It would allow home schooled students to take part in extra-curricular activities at local public schools.
Frederick, Md. (KM) A proposal to allow students who are home-schooled to take part in extracurricular activities at local public schools was discussed Tuesday by the Frederick County Council. Elected officials were considering which bills to submit to the local Legislative Delegation for the 2018 Maryland General Assembly.
The home-school proposal was submitted by Councilman Tony Chmelik, who said the school system is missing out on what the 3500 home-schooled kids have to offer. “I just look at things like the bands that sometimes have trouble fielding enough members, football teams, basketballs teams. How many of these assets are being missed, and how many folks aren’t having the opportunity to participate in extracurricular activities, if you will, that would benefit the entire community,” he said. Chmelik said the legislation would only cover Frederick County Public Schools.
Council Vice President MC Keegan-Ayer said she was open to the idea, but she called this “over reach.” “I would have preferred to see you find out how the Board of Education felt about this first before you brought it to us,” she said.
Chmelik said he would contact the Board of Ed to get their input on this issue.
No vote was taken on the home-schooling bill, but the Council approved two other bills to forward to the Legislative Delegation.
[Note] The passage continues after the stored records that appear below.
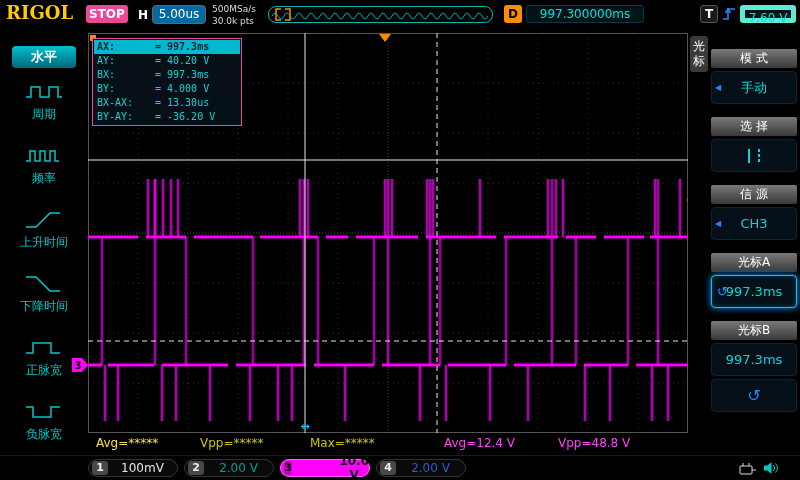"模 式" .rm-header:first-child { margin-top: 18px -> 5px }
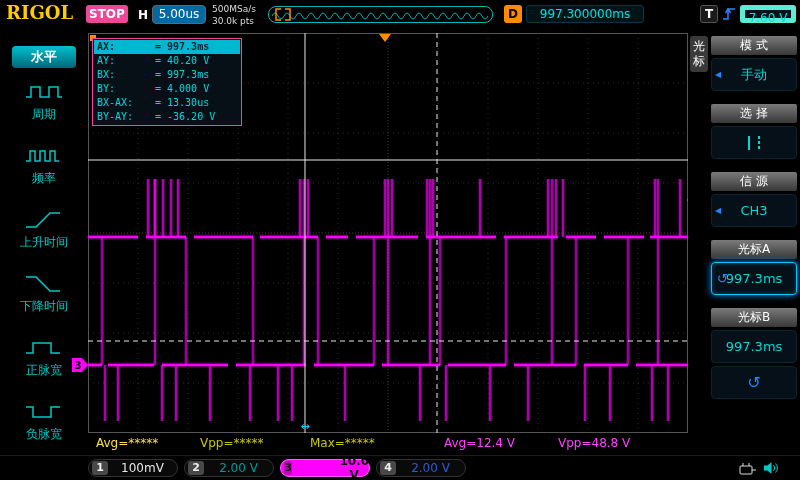"100mV" span.val { color: #e5e5e5 -> #fde047 }
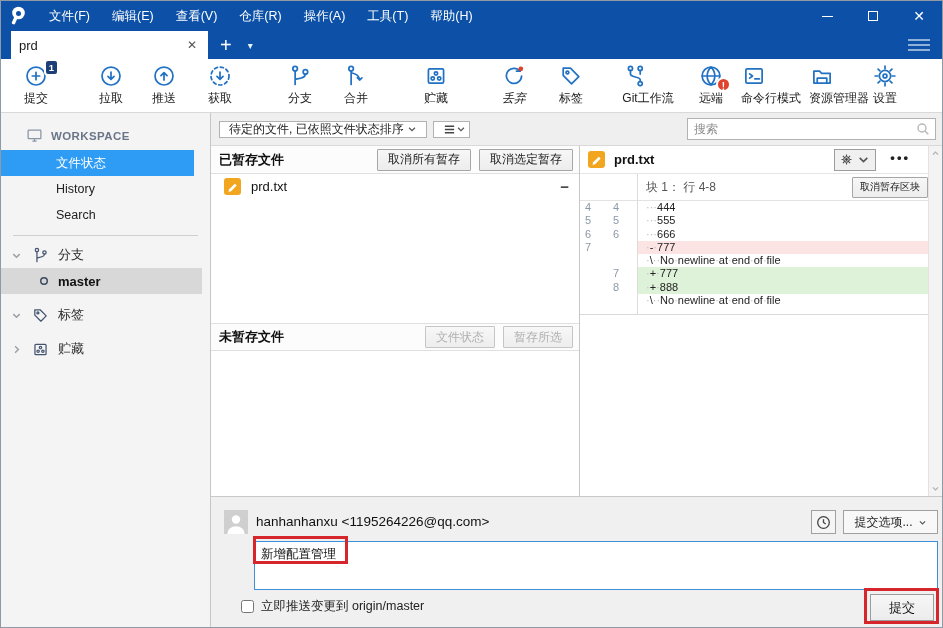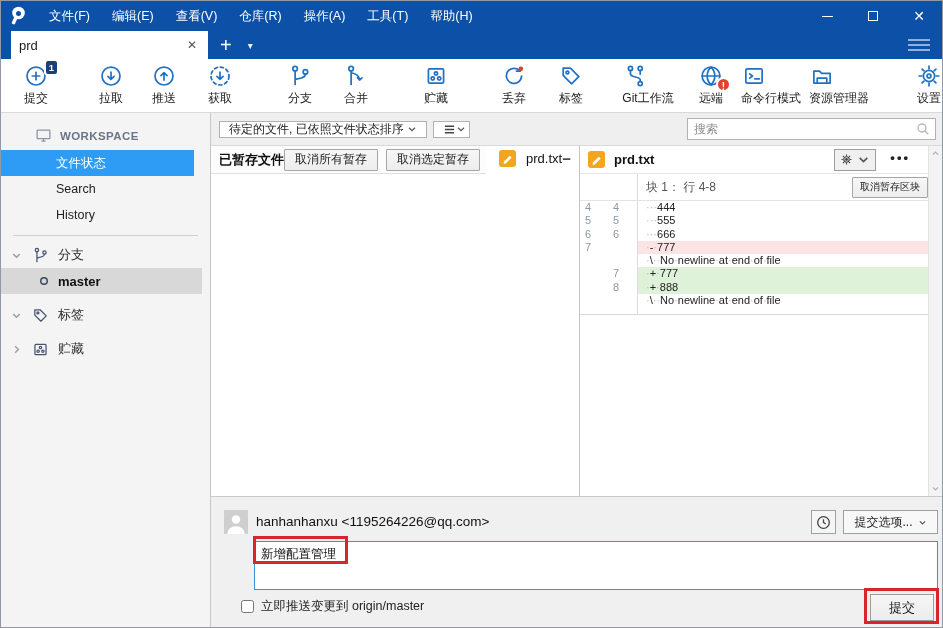"丢弃" div.titem { font-style: none -> italic }
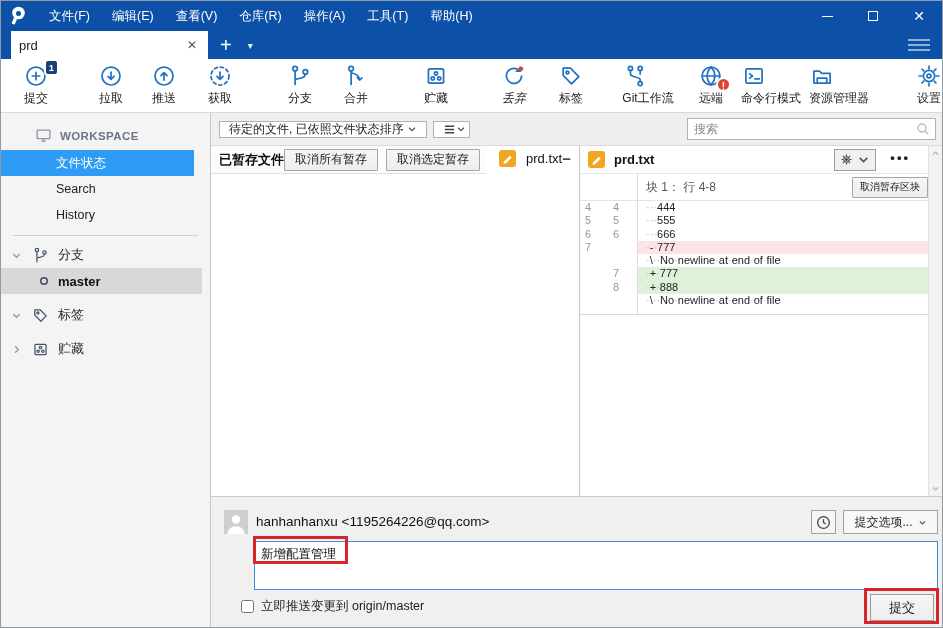"设置" div.titem { margin-left: 44px -> none }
One would eliminate a requirement that a capital investment of nearly $250,000 be required for an applicant for a class B-BF (banquet facility) liquor license be eliminated. That was proposed by Councilman Jerry Donald, who called the state’s current liquor laws “antiquated.”
A proposal from Council Vice President MC Keegan-Ayer would require the Maryland Department of Health to keep a list of BLS 3 Labs in the state. She said this would help fire and rescue personnel who may need to respond to these facilities to know what materials they may encounter on an emergency call. It was placed in the Legislative Package last year, but was not adopted.
Other proposals being considered exempt affordable housing projects from the Frederick County Forest Resource Ordinance, and eliminate the five-year limitation on property tax credits for retired military who are at least 65 years of age or older, and have lived in the same home for 40 years. That credit is already part of state law, but it has that five-year limitation. Council members were told that no one in Frederick County has signed up for the credit.
The Council is expected to take up these issues at a future meeting.